Though Ayers was not Jewish, her mother-in-law Ellise Blum Haxton was the daughter of Jewish merchant Aaron Blum of Nelms and Blum department store in Greenville, and this recipe may have come from her kitchen. From my (demonstrably non-Jewish) perspective, fried matzos seem like just another variety of hushpuppy, though serving them with catfish—which is decidedly non-kosher—might be a bit rude. These make a great side for any number of meat dishes—baked chicken or fish, beef roast, what have you—but they’re also a great buffet nosh served with a sauce made with one part each grated horseradish, sour cream and mayonnaise seasoned with salt and cayenne to taste.

Soak two matzo crackers in water; drain and squeeze dry.
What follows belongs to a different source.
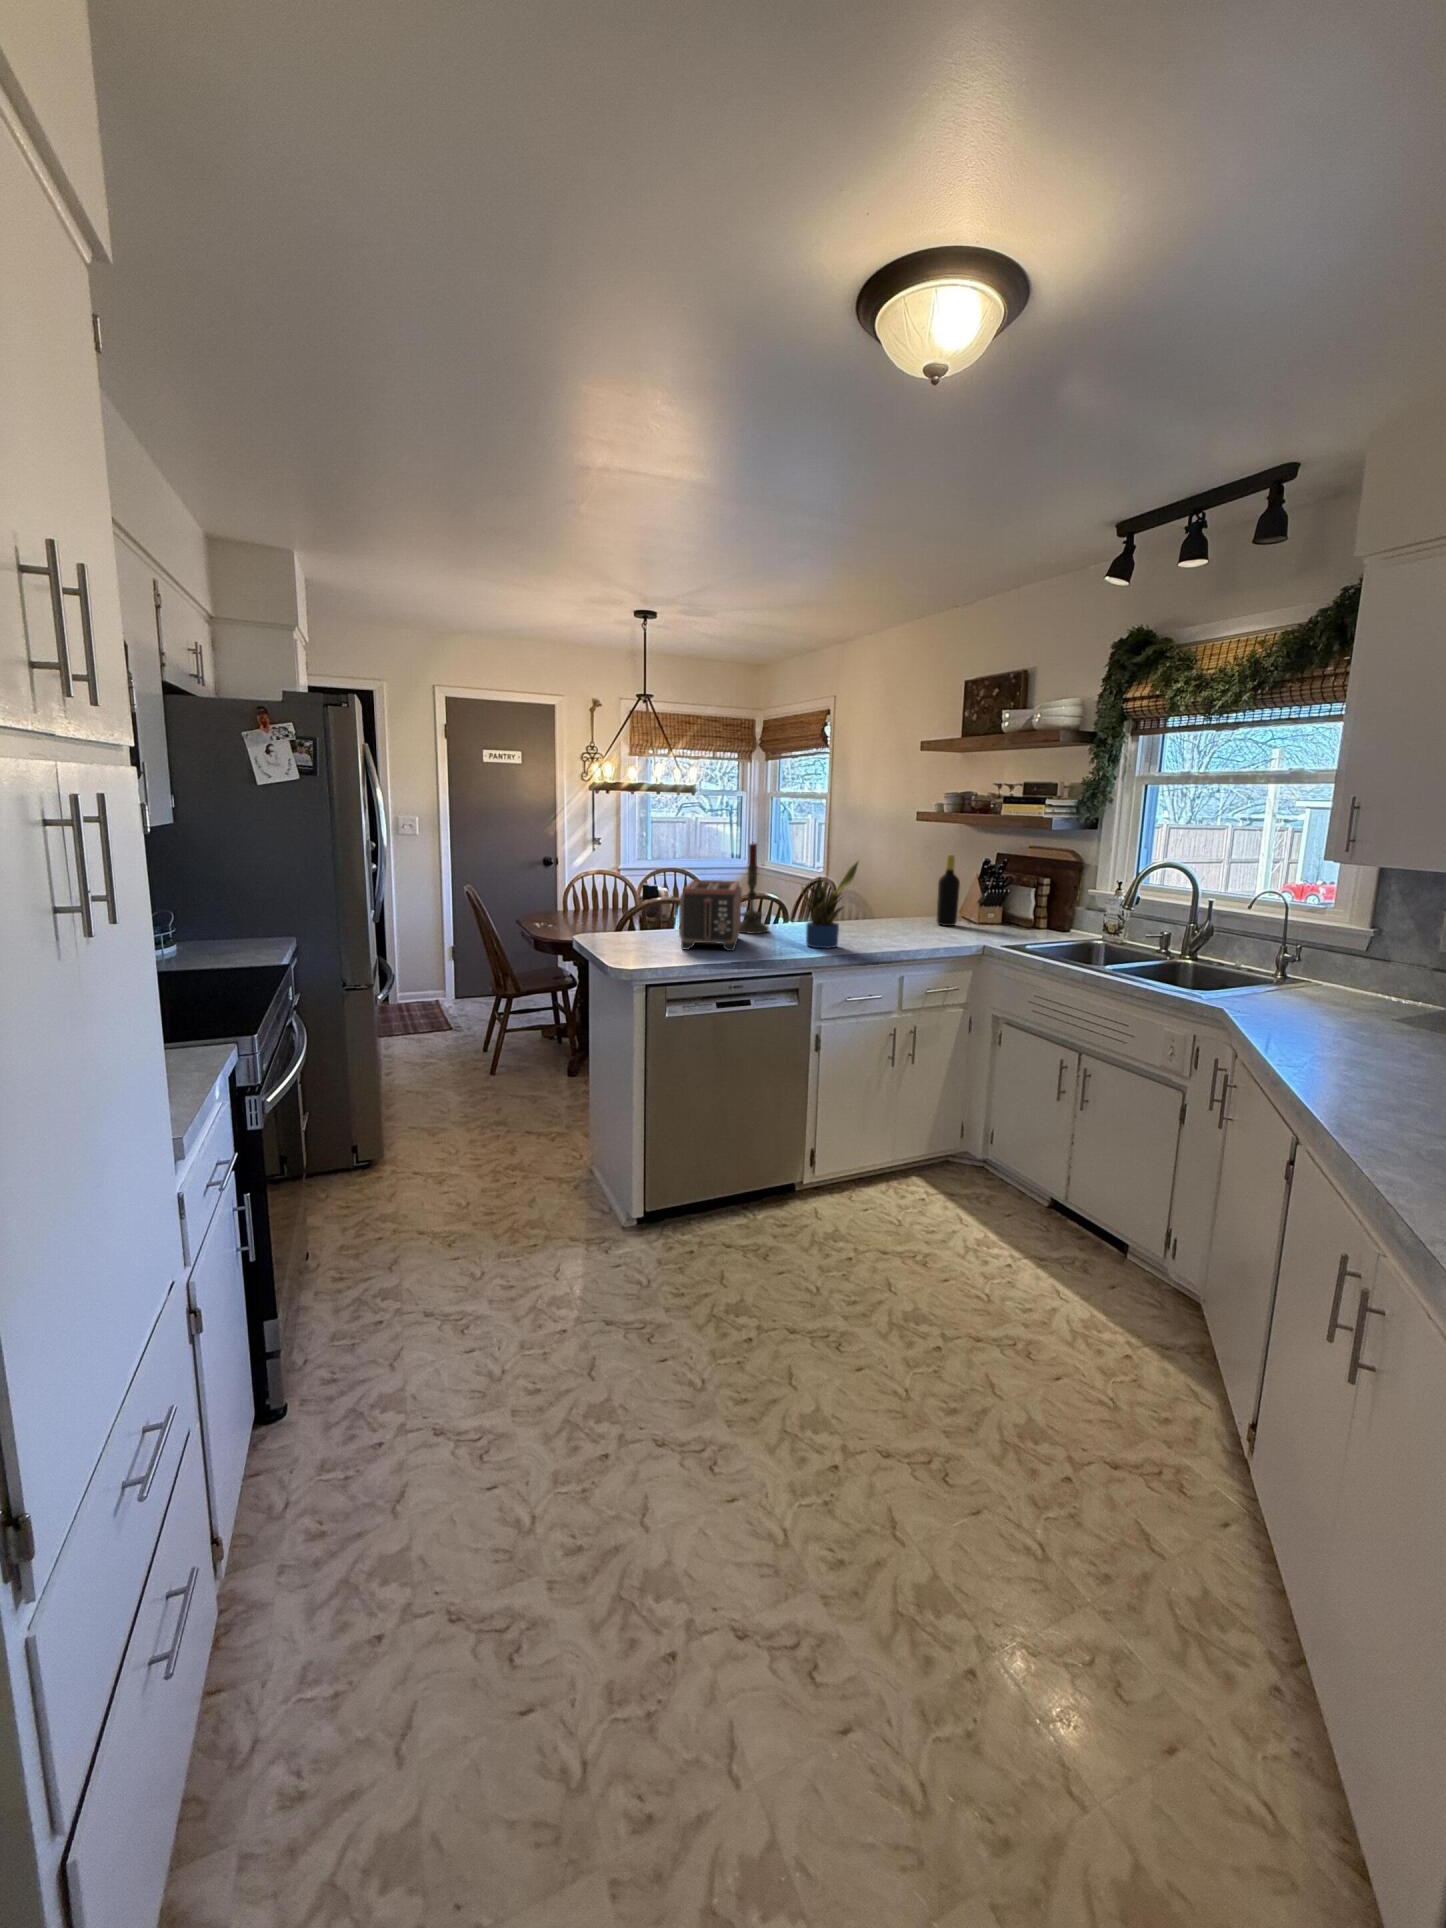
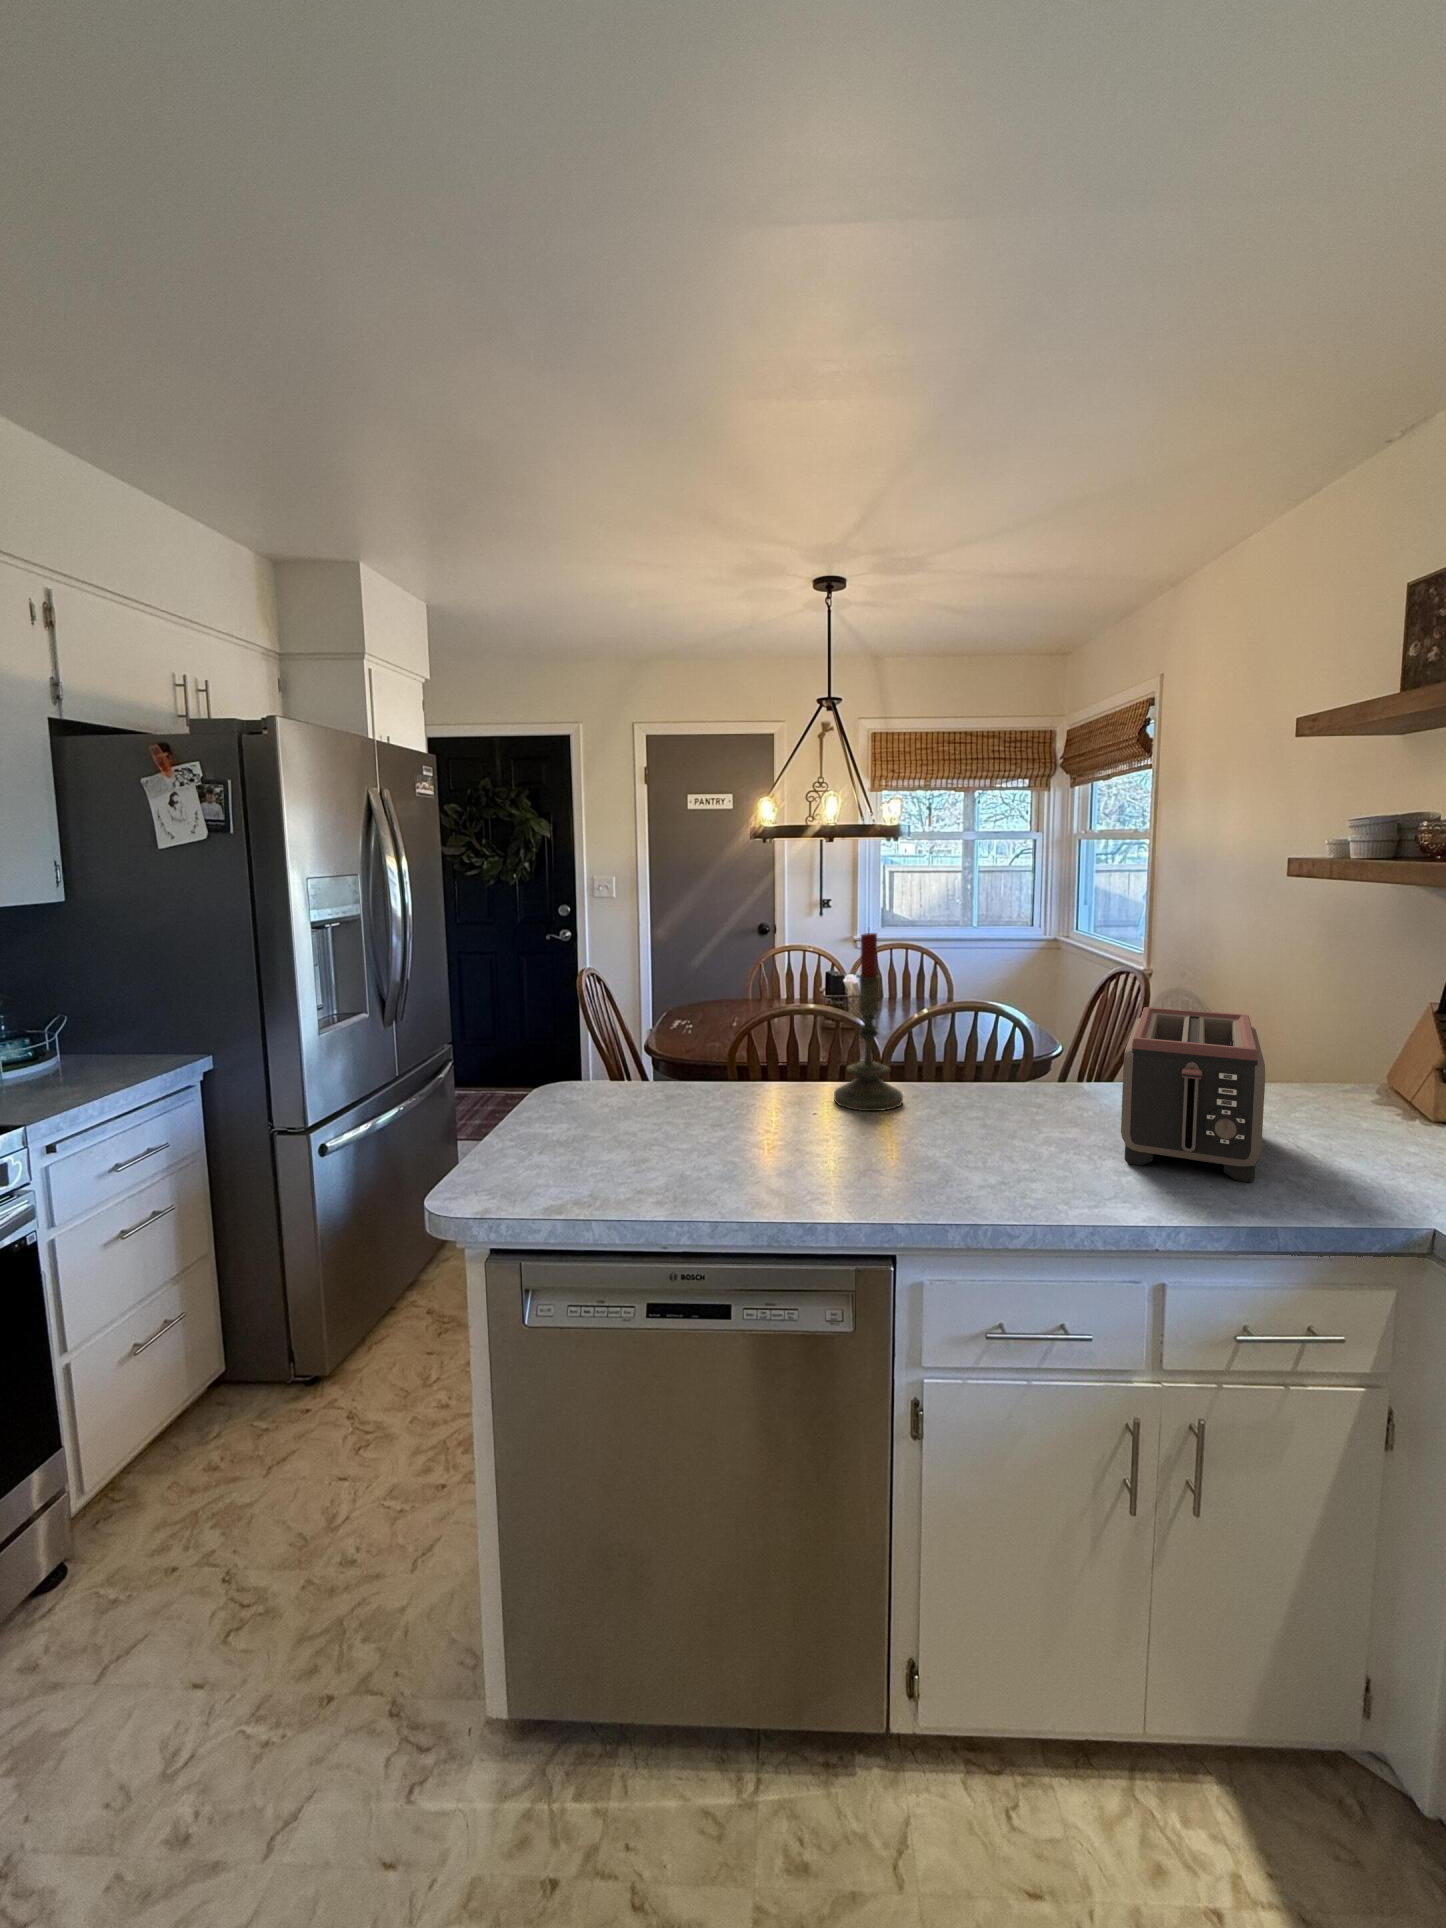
bottle: present [936,855,960,926] -> none [1313,957,1374,1118]
potted plant: present [802,862,858,948] -> none [917,983,1053,1186]
toaster: present [679,880,742,951] -> present [1121,1007,1265,1182]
Heat 2 tablespoons chicken fat, and sauté ¼ medium onion until golden brown. Add soaked crackers and cook and stir until the mixture “clears” the skillet. Cool. Add a teaspoon chopped parsley, a teaspoon salt, a quarter teaspoon of ground ginger, an eighth teaspoon both ground pepper and nutmeg, two lightly beaten eggs and enough matzo meal (about a quarter cup) to make a soft dough. Let stand for several hours to swell. Shape into small balls. Fry in deep fat (assumedly not lard, jly) until golden brown. The balls can be formed and frozen before frying. (This recipe makes about 20 balls.)

Drunk Bundt

There walk among us those in which the spirit of rebellion is fierce and pervasive, scofflaws whose sense of outrage at any form of constraint extends even unto the kitchen-tested recipes printed on a box of cake flour box.

Honestly, the nerve of some people.

The following variant reflects the decadence and degradation–not to mention the unmitigated arrogance–of such an approach to existence. Here wholesome milk is replaced by debased beer, which the originator assures us gives a “lighter, somewhat more robust and yeastier” taste to the cake.

Yes, well, no doubt.

Mix one 15-ounce box yellow cake mix with 1/3 cup vegetable oil, 3 large eggs and one 12-ounce can lager like Budweiser or (God help you) PBR. Bake in bundt. Note this corruption extends even unto the icing, composed of 1 1/2 cups confectioners’ sugar mixed with enough of the same beer to make a glaze.